From the records below, copy every line that contains the word "Right".

[Human pose images with coordinates]
+ + + + + + +
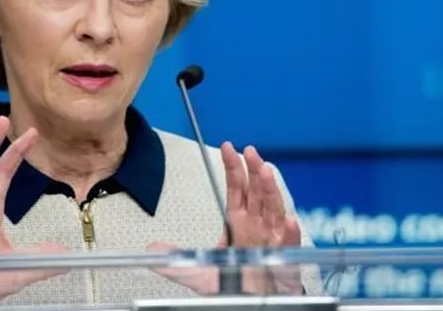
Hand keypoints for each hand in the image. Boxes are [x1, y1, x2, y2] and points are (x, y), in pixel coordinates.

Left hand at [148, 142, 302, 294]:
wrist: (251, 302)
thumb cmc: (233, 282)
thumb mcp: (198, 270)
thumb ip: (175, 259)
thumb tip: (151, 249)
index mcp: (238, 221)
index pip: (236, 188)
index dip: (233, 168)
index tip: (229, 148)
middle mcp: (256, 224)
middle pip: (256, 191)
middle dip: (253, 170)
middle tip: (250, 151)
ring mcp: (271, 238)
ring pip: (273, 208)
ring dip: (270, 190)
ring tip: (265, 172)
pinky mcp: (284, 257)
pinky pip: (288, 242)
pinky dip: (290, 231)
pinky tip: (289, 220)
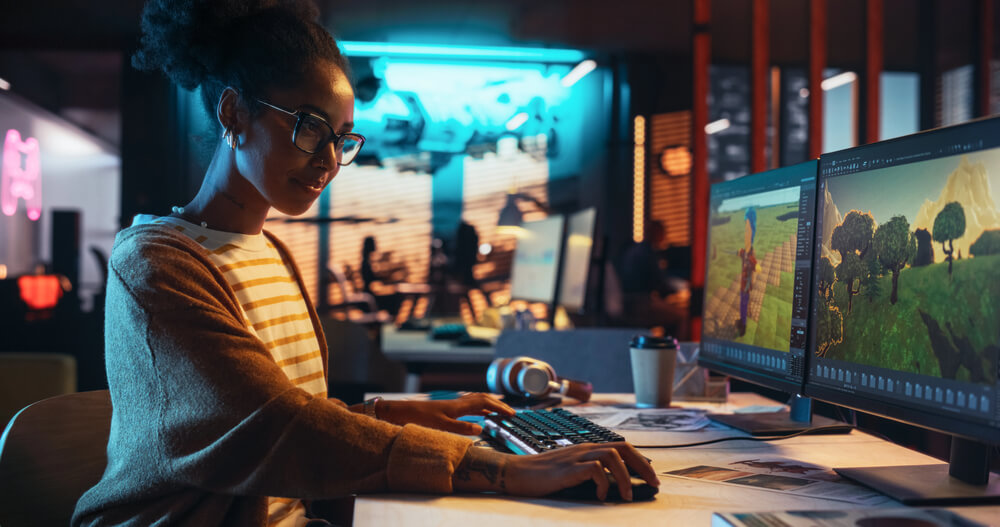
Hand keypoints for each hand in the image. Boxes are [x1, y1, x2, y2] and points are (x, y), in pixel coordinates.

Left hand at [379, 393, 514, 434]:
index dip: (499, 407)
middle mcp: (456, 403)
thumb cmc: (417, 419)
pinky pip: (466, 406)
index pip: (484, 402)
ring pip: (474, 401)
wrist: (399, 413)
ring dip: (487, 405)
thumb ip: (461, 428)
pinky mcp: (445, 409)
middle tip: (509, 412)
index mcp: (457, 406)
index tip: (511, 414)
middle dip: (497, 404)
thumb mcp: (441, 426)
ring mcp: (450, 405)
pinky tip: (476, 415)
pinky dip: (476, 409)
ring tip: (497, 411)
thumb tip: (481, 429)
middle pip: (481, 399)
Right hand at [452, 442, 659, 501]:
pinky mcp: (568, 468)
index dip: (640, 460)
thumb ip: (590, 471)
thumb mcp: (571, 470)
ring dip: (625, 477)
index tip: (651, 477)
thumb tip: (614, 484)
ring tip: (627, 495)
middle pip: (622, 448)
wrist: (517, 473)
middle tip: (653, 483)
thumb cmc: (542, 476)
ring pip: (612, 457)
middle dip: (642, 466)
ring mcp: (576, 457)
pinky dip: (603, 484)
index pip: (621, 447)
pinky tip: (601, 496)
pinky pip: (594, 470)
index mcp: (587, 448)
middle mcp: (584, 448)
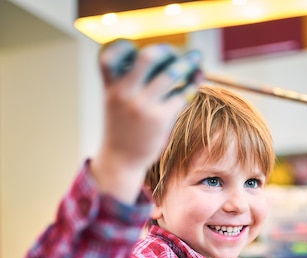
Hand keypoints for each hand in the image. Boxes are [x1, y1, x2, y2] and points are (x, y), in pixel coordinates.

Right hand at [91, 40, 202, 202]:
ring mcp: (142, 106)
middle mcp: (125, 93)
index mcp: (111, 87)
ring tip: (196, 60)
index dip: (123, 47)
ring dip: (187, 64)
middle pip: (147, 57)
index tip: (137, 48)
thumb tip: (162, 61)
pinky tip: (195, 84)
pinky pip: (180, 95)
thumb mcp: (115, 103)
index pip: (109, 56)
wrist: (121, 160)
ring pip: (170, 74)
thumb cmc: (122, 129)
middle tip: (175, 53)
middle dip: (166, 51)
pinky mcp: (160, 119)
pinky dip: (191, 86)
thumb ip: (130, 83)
+ + + + + + +
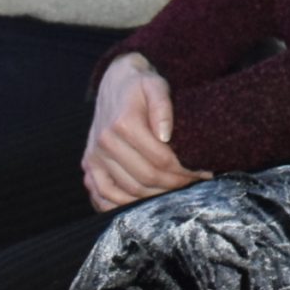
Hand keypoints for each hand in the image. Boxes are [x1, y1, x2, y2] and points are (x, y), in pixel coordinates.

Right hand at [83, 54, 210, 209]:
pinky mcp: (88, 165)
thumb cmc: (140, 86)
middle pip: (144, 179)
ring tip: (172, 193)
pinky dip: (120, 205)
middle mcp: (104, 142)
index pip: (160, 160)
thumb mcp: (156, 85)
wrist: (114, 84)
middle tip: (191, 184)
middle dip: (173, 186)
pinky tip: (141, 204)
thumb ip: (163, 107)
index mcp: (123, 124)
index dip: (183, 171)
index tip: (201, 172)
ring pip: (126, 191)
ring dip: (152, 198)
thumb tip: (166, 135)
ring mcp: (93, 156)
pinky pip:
+ + + + + + +
- Solved problem:
Right hand at [452, 442, 659, 501]:
Right hand at [91, 40, 202, 202]:
Right hand at [83, 54, 210, 209]:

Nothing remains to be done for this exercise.